Working data —
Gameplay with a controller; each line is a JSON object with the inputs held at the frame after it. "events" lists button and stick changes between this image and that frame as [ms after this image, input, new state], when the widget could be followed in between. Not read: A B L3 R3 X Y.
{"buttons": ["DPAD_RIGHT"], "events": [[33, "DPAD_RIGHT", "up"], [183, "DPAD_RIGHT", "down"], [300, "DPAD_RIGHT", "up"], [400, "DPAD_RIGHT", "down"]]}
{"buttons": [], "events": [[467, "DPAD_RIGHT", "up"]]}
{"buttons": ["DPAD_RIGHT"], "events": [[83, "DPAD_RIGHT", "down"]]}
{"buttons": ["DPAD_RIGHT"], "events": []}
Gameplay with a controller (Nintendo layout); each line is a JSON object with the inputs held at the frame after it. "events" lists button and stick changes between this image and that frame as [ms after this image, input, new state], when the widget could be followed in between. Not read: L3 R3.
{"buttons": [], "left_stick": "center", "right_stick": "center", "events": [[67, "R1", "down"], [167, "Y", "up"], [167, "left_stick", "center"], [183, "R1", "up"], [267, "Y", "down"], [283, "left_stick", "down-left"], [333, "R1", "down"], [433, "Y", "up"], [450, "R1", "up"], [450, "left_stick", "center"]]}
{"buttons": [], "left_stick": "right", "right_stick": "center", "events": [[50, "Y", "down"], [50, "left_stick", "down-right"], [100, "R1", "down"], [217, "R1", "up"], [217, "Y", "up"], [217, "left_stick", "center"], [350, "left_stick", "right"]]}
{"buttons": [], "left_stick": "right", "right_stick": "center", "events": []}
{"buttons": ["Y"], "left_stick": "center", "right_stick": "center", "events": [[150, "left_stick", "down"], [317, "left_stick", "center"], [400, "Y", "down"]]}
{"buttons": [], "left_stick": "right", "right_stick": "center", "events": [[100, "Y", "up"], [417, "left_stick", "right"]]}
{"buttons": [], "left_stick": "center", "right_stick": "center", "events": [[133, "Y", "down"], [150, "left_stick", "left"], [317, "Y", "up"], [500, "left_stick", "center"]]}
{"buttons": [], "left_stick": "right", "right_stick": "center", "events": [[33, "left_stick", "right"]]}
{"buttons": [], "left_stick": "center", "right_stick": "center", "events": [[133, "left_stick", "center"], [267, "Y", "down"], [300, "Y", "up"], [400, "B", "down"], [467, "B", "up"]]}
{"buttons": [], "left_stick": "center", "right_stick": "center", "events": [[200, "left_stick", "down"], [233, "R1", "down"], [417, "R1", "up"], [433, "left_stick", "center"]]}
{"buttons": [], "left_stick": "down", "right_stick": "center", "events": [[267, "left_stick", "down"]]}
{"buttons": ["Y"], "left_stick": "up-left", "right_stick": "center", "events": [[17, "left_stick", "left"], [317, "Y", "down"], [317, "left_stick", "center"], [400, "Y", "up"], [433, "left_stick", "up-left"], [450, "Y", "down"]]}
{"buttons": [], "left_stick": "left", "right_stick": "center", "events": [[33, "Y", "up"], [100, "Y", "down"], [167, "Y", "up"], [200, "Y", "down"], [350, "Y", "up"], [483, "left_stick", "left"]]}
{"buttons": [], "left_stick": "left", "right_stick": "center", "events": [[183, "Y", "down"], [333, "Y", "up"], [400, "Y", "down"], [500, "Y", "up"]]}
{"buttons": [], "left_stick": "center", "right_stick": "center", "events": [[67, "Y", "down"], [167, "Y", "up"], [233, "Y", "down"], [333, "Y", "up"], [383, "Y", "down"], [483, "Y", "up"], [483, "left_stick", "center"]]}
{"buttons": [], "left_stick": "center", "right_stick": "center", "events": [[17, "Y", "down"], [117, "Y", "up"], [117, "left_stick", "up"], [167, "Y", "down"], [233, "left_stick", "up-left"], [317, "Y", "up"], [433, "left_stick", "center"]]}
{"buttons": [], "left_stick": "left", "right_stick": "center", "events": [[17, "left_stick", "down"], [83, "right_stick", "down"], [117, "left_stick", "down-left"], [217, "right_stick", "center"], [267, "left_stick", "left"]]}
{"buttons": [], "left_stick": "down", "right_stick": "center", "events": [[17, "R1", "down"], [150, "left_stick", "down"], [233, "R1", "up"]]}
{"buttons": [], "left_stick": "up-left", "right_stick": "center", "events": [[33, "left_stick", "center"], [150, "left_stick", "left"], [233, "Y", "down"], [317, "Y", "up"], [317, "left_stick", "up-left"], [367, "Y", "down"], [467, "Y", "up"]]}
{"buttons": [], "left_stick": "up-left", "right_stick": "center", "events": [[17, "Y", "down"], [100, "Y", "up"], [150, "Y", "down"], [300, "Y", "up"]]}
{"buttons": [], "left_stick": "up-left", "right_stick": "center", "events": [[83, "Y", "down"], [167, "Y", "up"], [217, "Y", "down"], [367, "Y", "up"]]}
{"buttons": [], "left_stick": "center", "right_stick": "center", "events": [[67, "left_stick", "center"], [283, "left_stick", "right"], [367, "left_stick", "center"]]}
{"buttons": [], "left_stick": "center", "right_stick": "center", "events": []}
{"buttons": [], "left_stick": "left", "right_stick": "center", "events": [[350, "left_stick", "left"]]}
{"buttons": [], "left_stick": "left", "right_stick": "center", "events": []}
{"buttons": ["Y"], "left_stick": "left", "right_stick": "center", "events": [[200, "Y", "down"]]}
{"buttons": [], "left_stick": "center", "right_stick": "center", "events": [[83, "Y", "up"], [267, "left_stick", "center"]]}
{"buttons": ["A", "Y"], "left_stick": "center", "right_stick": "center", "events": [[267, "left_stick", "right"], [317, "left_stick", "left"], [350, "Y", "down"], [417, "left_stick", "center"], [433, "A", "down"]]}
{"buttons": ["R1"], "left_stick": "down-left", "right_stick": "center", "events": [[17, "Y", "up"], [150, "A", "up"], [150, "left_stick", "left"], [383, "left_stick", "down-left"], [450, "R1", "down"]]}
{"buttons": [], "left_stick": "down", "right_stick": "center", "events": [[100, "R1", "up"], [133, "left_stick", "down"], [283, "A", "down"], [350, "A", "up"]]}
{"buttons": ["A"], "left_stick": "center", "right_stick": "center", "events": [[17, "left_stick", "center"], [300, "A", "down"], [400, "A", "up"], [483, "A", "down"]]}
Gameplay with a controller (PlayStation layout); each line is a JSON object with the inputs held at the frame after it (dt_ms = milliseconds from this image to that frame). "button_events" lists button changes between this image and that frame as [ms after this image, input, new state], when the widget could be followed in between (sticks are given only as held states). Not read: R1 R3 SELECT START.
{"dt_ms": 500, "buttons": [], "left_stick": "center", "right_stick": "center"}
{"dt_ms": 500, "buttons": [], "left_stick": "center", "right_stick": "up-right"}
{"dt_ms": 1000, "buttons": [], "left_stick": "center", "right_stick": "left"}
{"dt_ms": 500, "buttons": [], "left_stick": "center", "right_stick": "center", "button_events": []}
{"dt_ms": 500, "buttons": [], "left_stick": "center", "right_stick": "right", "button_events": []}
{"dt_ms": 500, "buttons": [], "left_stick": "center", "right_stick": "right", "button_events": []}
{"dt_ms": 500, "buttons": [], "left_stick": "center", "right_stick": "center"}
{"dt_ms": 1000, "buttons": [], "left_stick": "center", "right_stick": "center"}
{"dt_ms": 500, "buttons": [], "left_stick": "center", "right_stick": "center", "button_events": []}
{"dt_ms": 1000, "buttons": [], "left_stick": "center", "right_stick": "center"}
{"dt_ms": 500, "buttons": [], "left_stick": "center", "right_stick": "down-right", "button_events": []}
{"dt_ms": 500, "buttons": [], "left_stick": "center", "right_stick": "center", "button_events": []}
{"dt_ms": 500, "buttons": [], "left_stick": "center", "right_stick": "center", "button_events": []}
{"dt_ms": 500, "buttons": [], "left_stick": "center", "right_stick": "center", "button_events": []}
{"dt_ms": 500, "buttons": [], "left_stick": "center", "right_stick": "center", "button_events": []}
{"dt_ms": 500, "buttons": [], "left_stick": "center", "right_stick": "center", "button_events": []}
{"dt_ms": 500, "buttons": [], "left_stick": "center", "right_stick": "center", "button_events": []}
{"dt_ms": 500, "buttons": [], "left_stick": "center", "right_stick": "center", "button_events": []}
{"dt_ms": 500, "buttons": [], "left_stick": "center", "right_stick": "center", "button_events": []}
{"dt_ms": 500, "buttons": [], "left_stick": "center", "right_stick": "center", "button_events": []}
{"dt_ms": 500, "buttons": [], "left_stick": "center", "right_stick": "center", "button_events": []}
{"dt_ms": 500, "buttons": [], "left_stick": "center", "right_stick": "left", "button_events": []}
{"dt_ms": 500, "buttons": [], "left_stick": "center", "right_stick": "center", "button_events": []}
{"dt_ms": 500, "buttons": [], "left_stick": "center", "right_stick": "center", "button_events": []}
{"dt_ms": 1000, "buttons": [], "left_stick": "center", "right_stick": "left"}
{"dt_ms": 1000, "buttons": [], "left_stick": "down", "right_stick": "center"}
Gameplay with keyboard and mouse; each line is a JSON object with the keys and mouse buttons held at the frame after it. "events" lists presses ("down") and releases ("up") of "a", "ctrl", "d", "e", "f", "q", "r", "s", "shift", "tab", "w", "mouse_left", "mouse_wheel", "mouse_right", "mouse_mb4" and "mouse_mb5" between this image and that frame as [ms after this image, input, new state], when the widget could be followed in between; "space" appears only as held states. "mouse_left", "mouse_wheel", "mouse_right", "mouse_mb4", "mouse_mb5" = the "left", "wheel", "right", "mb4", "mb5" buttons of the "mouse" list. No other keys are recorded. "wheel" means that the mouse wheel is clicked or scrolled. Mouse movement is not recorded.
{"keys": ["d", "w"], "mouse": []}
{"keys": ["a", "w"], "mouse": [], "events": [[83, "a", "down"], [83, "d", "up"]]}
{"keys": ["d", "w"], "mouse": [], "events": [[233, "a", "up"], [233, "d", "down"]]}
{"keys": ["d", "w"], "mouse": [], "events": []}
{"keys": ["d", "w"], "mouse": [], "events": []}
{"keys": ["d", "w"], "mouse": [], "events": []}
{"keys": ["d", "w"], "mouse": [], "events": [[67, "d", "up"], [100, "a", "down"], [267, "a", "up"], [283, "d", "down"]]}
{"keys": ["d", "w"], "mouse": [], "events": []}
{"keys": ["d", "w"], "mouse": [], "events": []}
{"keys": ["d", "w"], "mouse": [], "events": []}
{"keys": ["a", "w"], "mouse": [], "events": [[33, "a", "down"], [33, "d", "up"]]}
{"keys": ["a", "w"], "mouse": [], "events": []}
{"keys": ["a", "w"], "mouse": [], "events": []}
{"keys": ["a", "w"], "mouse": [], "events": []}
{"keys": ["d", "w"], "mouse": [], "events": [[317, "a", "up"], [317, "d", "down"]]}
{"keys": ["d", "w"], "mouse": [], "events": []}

Work to complete — From the opening line of the data above through the line that contains "Gameplay with a controller (Nintendo", please print each line as it stands and only those lines.

Answer to the problem —
Gameplay with a controller; each line is a JSON object with the inputs held at the frame after it. "events" lists button and stick changes between this image and that frame as [ms after this image, input, new state], when the widget could be followed in between. Not read: A B L3 R3 X Y.
{"buttons": ["DPAD_RIGHT"], "events": [[33, "DPAD_RIGHT", "up"], [183, "DPAD_RIGHT", "down"], [300, "DPAD_RIGHT", "up"], [400, "DPAD_RIGHT", "down"]]}
{"buttons": [], "events": [[467, "DPAD_RIGHT", "up"]]}
{"buttons": ["DPAD_RIGHT"], "events": [[83, "DPAD_RIGHT", "down"]]}
{"buttons": ["DPAD_RIGHT"], "events": []}
Gameplay with a controller (Nintendo layout); each line is a JSON object with the inputs held at the frame after it. "events" lists button and stick changes between this image and that frame as [ms after this image, input, new state], when the widget could be followed in between. Not read: L3 R3.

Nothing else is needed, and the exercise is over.